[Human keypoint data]
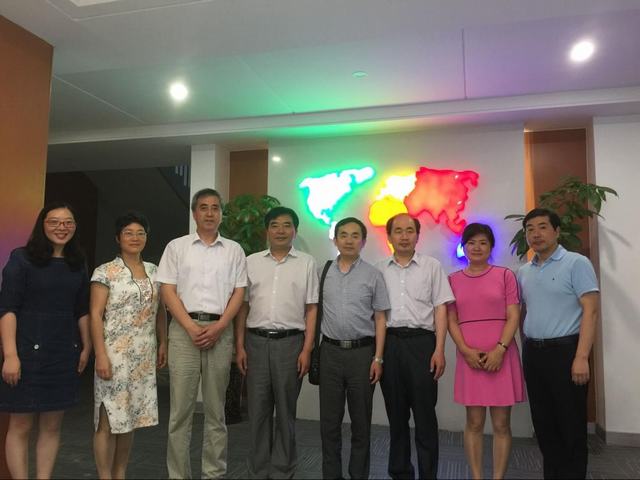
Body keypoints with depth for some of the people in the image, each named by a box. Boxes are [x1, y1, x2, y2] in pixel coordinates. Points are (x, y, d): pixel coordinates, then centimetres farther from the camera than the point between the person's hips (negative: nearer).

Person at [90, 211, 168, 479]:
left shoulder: (154, 271, 11)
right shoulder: (105, 272, -4)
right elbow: (95, 315, -9)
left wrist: (163, 343, 8)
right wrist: (101, 355, -16)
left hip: (145, 356, 5)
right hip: (115, 354, -5)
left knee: (131, 417, 12)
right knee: (109, 419, 0)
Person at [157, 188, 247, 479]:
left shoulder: (234, 250, 10)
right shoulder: (177, 247, 7)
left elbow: (239, 293, 5)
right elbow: (167, 291, 0)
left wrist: (217, 327, -8)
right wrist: (191, 327, -10)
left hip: (220, 332, 1)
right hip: (184, 330, -1)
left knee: (215, 409, 8)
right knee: (181, 409, 2)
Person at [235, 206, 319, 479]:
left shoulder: (307, 263, 3)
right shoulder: (251, 262, 8)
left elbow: (311, 309, 1)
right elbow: (243, 306, 8)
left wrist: (307, 349, -6)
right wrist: (240, 346, 3)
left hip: (291, 342, -1)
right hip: (256, 341, 2)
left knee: (286, 410, 8)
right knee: (258, 410, 8)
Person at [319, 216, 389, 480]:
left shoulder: (373, 275, 0)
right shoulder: (324, 273, 5)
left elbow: (380, 318, -1)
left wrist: (378, 358, -6)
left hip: (362, 351, -1)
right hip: (330, 351, 2)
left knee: (361, 420, 10)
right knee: (329, 420, 9)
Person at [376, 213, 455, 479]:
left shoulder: (432, 266, 5)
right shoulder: (379, 269, 10)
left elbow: (440, 309, 1)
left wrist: (439, 350, -8)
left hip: (421, 341, -2)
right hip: (389, 343, 2)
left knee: (425, 413, 2)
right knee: (396, 413, 11)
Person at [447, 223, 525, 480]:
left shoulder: (505, 275, 4)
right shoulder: (453, 279, 8)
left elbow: (513, 316, -1)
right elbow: (451, 320, 5)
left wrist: (500, 349, -13)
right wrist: (465, 350, -9)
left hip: (501, 356, -1)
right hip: (470, 357, 1)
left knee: (501, 424, 4)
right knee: (474, 423, 7)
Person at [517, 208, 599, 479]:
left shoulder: (576, 263, -6)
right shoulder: (523, 272, 12)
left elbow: (590, 311, -12)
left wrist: (581, 357, -18)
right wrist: (527, 349, 7)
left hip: (565, 350, -5)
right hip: (533, 353, 6)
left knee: (570, 424, 3)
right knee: (543, 423, 14)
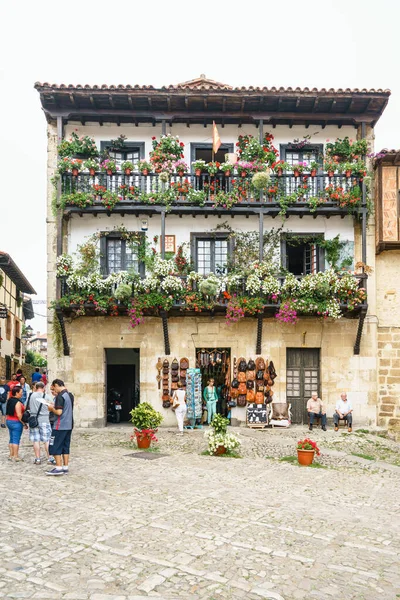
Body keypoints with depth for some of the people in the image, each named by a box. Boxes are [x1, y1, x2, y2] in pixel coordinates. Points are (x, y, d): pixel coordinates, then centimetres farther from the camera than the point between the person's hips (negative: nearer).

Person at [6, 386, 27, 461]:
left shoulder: (10, 400, 7)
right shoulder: (17, 402, -19)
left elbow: (8, 412, 14)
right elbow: (19, 415, -22)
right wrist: (24, 424, -16)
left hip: (8, 421, 9)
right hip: (16, 422, -8)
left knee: (12, 439, 14)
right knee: (16, 440, -2)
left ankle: (11, 455, 20)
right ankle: (15, 456, 1)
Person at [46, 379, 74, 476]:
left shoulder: (60, 396, -16)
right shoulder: (70, 395, 11)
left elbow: (59, 412, -21)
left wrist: (52, 408, -4)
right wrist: (55, 406, 15)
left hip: (60, 426, -8)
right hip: (69, 425, 8)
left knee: (55, 447, 0)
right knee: (65, 447, 12)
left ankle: (59, 468, 0)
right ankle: (65, 468, 13)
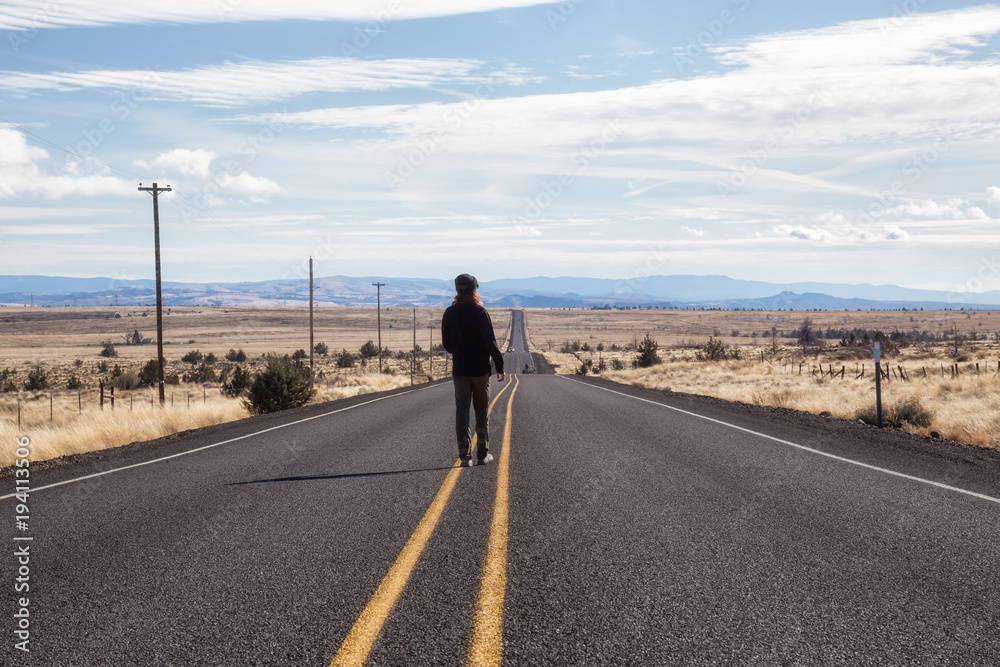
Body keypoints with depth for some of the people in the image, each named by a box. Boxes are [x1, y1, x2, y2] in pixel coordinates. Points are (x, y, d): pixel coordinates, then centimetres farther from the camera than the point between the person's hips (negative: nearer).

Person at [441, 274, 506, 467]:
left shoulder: (449, 313, 1)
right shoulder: (480, 312, -11)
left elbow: (446, 343, 9)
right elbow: (490, 342, -13)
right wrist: (499, 366, -6)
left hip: (459, 369, 3)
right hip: (480, 369, -3)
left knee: (462, 411, 4)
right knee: (482, 413, 8)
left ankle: (465, 455, -2)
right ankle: (483, 454, 14)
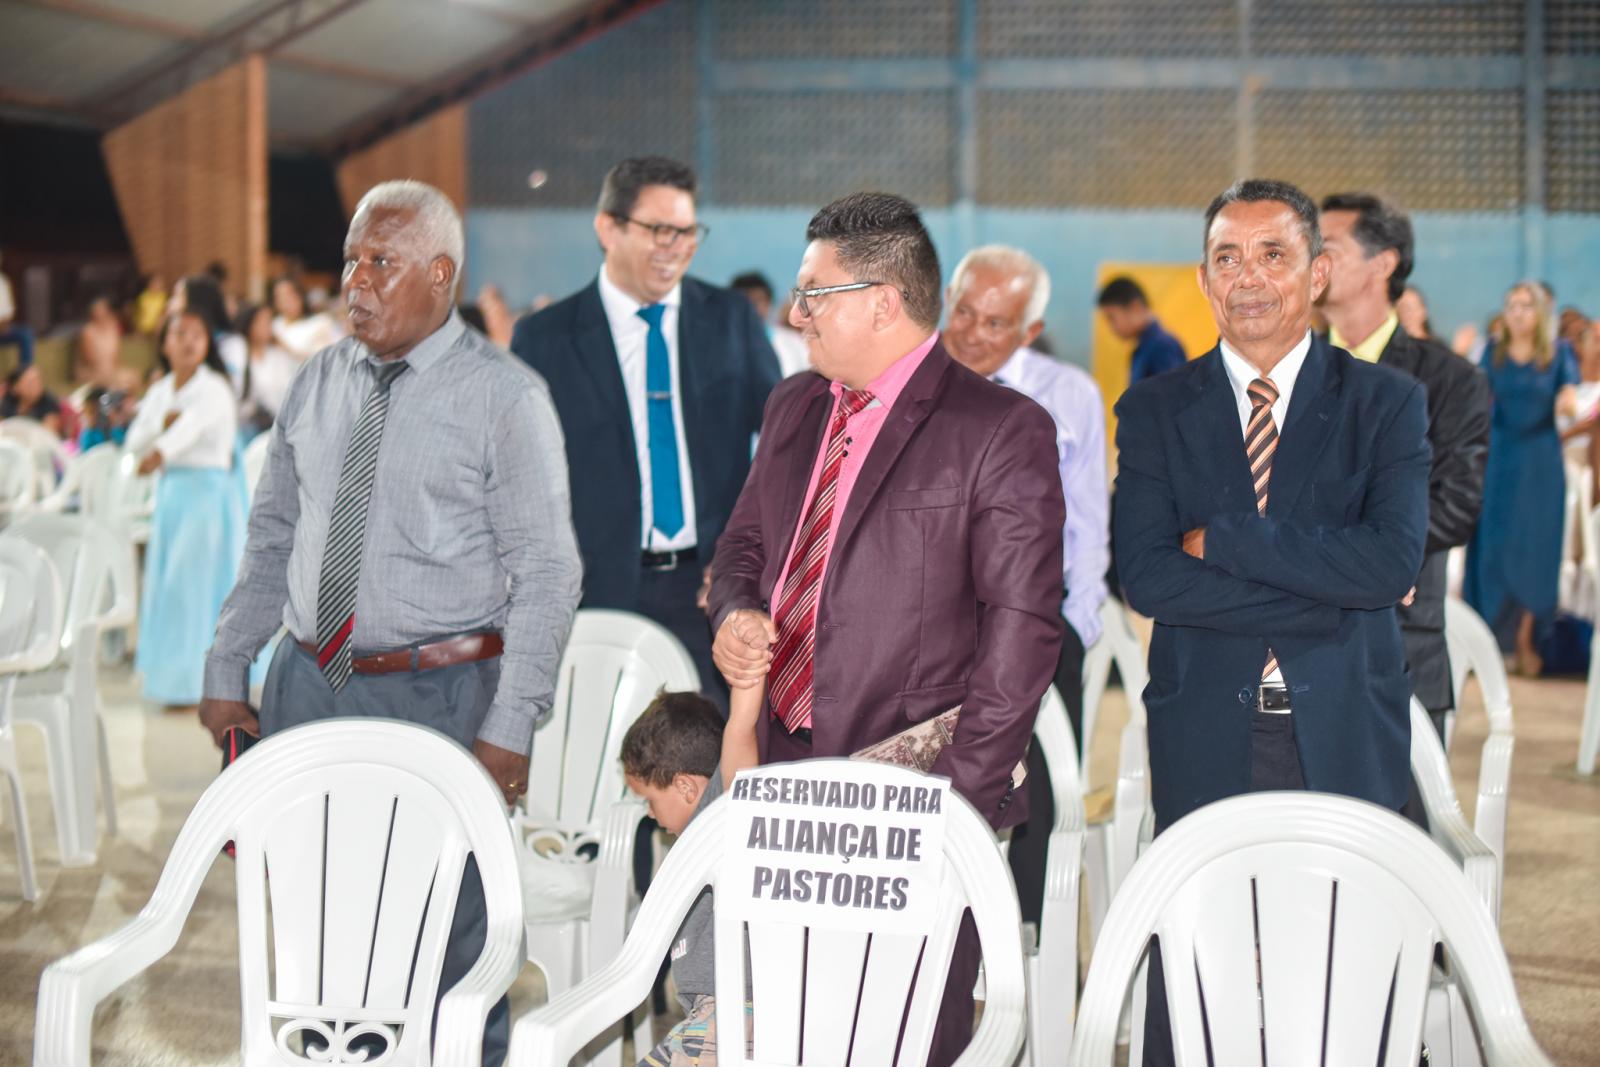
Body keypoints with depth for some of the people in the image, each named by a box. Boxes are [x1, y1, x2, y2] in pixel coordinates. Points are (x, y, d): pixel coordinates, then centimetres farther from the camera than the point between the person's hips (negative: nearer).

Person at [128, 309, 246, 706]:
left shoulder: (213, 388, -10)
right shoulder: (160, 392, 11)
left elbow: (193, 424, -31)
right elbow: (134, 442, 6)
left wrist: (160, 451, -49)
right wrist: (161, 422, -14)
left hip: (208, 490, -7)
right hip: (170, 491, 7)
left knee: (192, 586, -8)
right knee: (164, 585, 7)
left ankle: (193, 682, -4)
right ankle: (169, 677, 16)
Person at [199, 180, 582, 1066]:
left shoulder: (504, 397, -6)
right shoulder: (316, 385, 10)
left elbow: (546, 574, -9)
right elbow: (271, 540, 17)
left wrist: (510, 727, -15)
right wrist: (227, 671, 11)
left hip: (438, 695, -5)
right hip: (307, 684, 5)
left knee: (445, 940, 0)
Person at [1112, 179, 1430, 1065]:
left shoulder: (1387, 403, 4)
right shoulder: (1154, 411, 5)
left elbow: (1394, 560, -12)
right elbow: (1146, 578, -8)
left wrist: (1220, 537, -12)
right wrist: (1329, 591, -13)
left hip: (1344, 735, 0)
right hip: (1205, 734, 0)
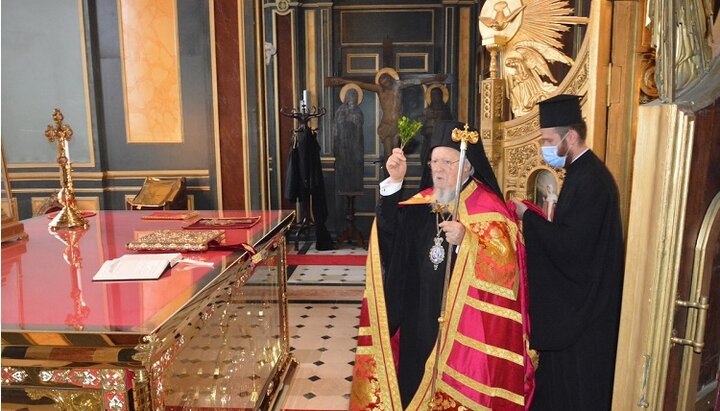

### Exercise brief
Express every line of the records above as a JSON list of strings, one string per line, with blank lines omitted. Leave the pictures out of the answer.

### Task output
[
  "Body keypoints with depth for some of the people in the image, each named by a box. Boxes are [x1, y1, x2, y2] in pixel coordinates. Points are (x, y, d): pixel coordinates, then centimetres farther from the camera than the point between the person's hips (negative: nearer).",
  "Person at [90, 211, 168, 479]:",
  "left shoulder: (154, 271, 11)",
  "right shoulder: (105, 272, -4)",
  "right elbow: (95, 315, -9)",
  "left wrist: (163, 343, 8)",
  "right wrist: (101, 355, -16)",
  "left hip: (145, 356, 5)",
  "right hip: (115, 354, -5)",
  "left knee: (131, 417, 12)",
  "right knee: (109, 419, 0)",
  "Person at [157, 188, 247, 479]:",
  "left shoulder: (234, 250, 10)",
  "right shoulder: (177, 247, 7)",
  "left elbow: (239, 293, 5)",
  "right elbow: (167, 291, 0)",
  "left wrist: (217, 327, -8)",
  "right wrist: (191, 327, -10)",
  "left hip: (220, 332, 1)",
  "right hip: (184, 330, -1)",
  "left knee: (215, 409, 8)",
  "right knee: (181, 409, 2)",
  "Person at [235, 206, 319, 479]:",
  "left shoulder: (307, 263, 3)",
  "right shoulder: (251, 262, 8)",
  "left elbow: (311, 309, 1)",
  "right elbow: (243, 306, 8)",
  "left wrist: (307, 349, -6)",
  "right wrist: (240, 346, 3)",
  "left hip: (291, 342, -1)",
  "right hip: (256, 341, 2)",
  "left knee: (286, 410, 8)",
  "right knee: (258, 410, 8)",
  "Person at [319, 216, 389, 480]:",
  "left shoulder: (373, 275, 0)",
  "right shoulder: (324, 273, 5)",
  "left elbow: (380, 318, -1)",
  "left wrist: (378, 358, -6)",
  "left hip: (362, 351, -1)",
  "right hip: (330, 351, 2)",
  "left knee: (361, 420, 10)",
  "right knee: (329, 420, 9)",
  "Person at [376, 213, 455, 479]:",
  "left shoulder: (432, 266, 5)",
  "right shoulder: (379, 269, 10)",
  "left elbow: (440, 309, 1)",
  "left wrist: (439, 350, -8)",
  "left hip: (421, 341, -2)",
  "right hip: (389, 343, 2)",
  "left knee: (425, 413, 2)",
  "right knee: (396, 413, 11)",
  "Person at [447, 223, 525, 480]:",
  "left shoulder: (505, 275, 4)",
  "right shoulder: (453, 279, 8)",
  "left elbow: (513, 316, -1)",
  "right elbow: (451, 320, 5)",
  "left wrist: (500, 349, -13)",
  "right wrist: (465, 350, -9)",
  "left hip: (501, 356, -1)",
  "right hip: (470, 357, 1)",
  "left knee: (501, 424, 4)",
  "right knee: (474, 423, 7)",
  "Person at [517, 208, 599, 479]:",
  "left shoulder: (576, 263, -6)",
  "right shoulder: (523, 272, 12)",
  "left elbow: (590, 311, -12)",
  "left wrist: (581, 357, -18)",
  "right wrist: (527, 349, 7)",
  "left hip: (565, 350, -5)",
  "right hip: (533, 353, 6)",
  "left knee: (570, 424, 3)",
  "right knee: (543, 423, 14)",
  "Body keypoints with depth for some of the people in the image, each named by a box. Boxes are [x1, y1, x2, y2] in pixel coordinates. Points are (x, y, d): pixel coordinates, then centimetres farther from the camera than the point between the person's hips (negative: nearer).",
  "Person at [6, 386, 27, 461]:",
  "left shoulder: (10, 400, 7)",
  "right shoulder: (17, 402, -19)",
  "left elbow: (8, 412, 14)",
  "right elbow: (19, 415, -22)",
  "right wrist: (24, 424, -16)",
  "left hip: (8, 421, 9)",
  "right hip: (16, 422, -8)",
  "left knee: (12, 439, 14)",
  "right knee: (16, 440, -2)",
  "left ankle: (11, 455, 20)",
  "right ankle: (15, 456, 1)",
  "Person at [46, 379, 74, 476]:",
  "left shoulder: (60, 396, -16)",
  "right shoulder: (70, 395, 11)",
  "left elbow: (59, 412, -21)",
  "left wrist: (52, 408, -4)",
  "right wrist: (55, 406, 15)",
  "left hip: (60, 426, -8)",
  "right hip: (69, 425, 8)",
  "left knee: (55, 447, 0)",
  "right knee: (65, 447, 12)",
  "left ankle: (59, 468, 0)",
  "right ankle: (65, 468, 13)",
  "Body keypoints with depth for some of the people in the image, each named by a box. Boxes are [x1, y1, x2, y2] in pixel coordinates. Points are (x, y, d): pixel coordinates, then centimetres farther from the camera than the point between the person's hips (negative: nearer).",
  "Person at [441, 274, 506, 467]:",
  "left shoulder: (449, 313, 1)",
  "right shoulder: (480, 312, -11)",
  "left elbow: (446, 343, 9)",
  "right elbow: (490, 342, -13)",
  "right wrist: (499, 366, -6)",
  "left hip: (459, 369, 3)",
  "right hip: (480, 369, -3)",
  "left knee: (462, 411, 4)",
  "right knee: (482, 413, 8)",
  "left ankle: (465, 455, -2)",
  "right ankle: (483, 454, 14)",
  "Body keypoints with depth for some of the people in the image, each named by a box. Boxes are [x1, y1, x2, y2] in pixel coordinates. Points are (x, y, d): pixel coordinates, then centimetres farther from the camera than the point between the person's hips (negative: nearer).",
  "Person at [128, 309, 246, 706]:",
  "left shoulder: (213, 388, -10)",
  "right shoulder: (160, 392, 11)",
  "left elbow: (193, 424, -31)",
  "right elbow: (134, 442, 6)",
  "left wrist: (160, 451, -49)",
  "right wrist: (161, 422, -14)",
  "left hip: (208, 490, -7)",
  "right hip: (170, 491, 7)",
  "left knee: (192, 586, -8)",
  "right knee: (164, 585, 7)",
  "left ankle: (193, 682, -4)",
  "right ankle: (169, 677, 16)",
  "Person at [199, 180, 582, 1066]:",
  "left shoulder: (504, 397, -6)",
  "right shoulder: (316, 385, 10)",
  "left elbow: (546, 574, -9)",
  "right elbow: (271, 540, 17)",
  "left wrist: (510, 727, -15)",
  "right wrist: (227, 671, 11)",
  "left hip: (438, 695, -5)",
  "right hip: (307, 684, 5)",
  "left knee: (445, 940, 0)",
  "Person at [1112, 179, 1430, 1065]:",
  "left shoulder: (1387, 403, 4)",
  "right shoulder: (1154, 411, 5)",
  "left elbow: (1394, 560, -12)",
  "right elbow: (1146, 578, -8)",
  "left wrist: (1220, 537, -12)",
  "right wrist: (1329, 591, -13)",
  "left hip: (1344, 735, 0)",
  "right hip: (1205, 734, 0)"
]